The law was passed with 228 votes, only two votes more than the required threshold.

The Crimean Peninsula, the city of Sevastopol, airspace above them, and their territorial waters are now considered occupied. However, an amendment aiming to criminalize collaboration with the Russian authorities was struck from the final document.

The law stipulates that the occupied territory is still subject to Ukrainian law, but that any human rights violation is Russia’s responsibility, and all financial and material damages for the Crimean accession should be sought from Russia.

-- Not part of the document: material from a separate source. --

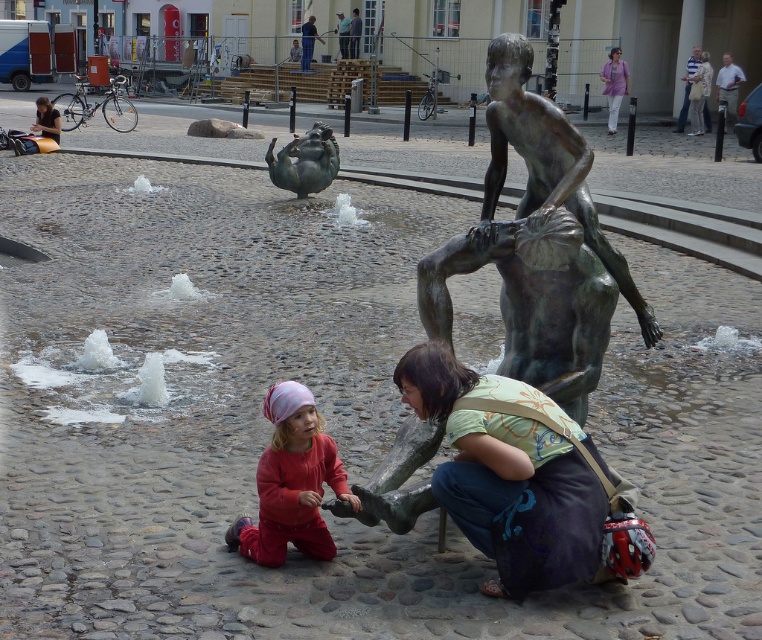
You are an art student trying to sketch the scene. You notice the bronze statue at lower center and the light purple fabric shirt at upper right. Which object should you focus on first if you want to draw the smaller one first?

The bronze statue at lower center should be focused on first because it has a smaller size compared to the light purple fabric shirt at upper right.

You are a photographer standing in the plaza. You want to capture both the bronze statue at lower center and the light purple fabric shirt at upper right in a single frame. Based on their sizes, which object should you focus on to ensure both fit in the photo?

The bronze statue at lower center is shorter than the light purple fabric shirt at upper right. To ensure both fit in the photo, focus on the bronze statue at lower center since it is smaller and can be framed alongside the taller light purple fabric shirt at upper right.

Crimea, a largely Russian-speaking republic within Ukraine, was part of Russia until it was given to Ukraine by Khrushchev in 1954. Russian President Vladimir Putin said in an official address to federal and regional officials that the decision was made with clear violations of the constitutional standards at the time.

Crimea moved for independence from Ukraine after having refused to recognize the legitimacy of the new government that came to power following the ouster of President Viktor Yanukovich in February.

On March 17, Russian President Vladimir Putin signed a decree recognizing Crimea as an independent state. The same day, the leaders of Crimea and the city of Sevastapol and Putin signed a treaty unifying Crimea with Russia.

Foreign Minister Sergey Lavrov stressed that the decision to accept Crimea to the Russian Federation was based on the free will of the people of Crimea as expressed during the referendum, which complies with the international law.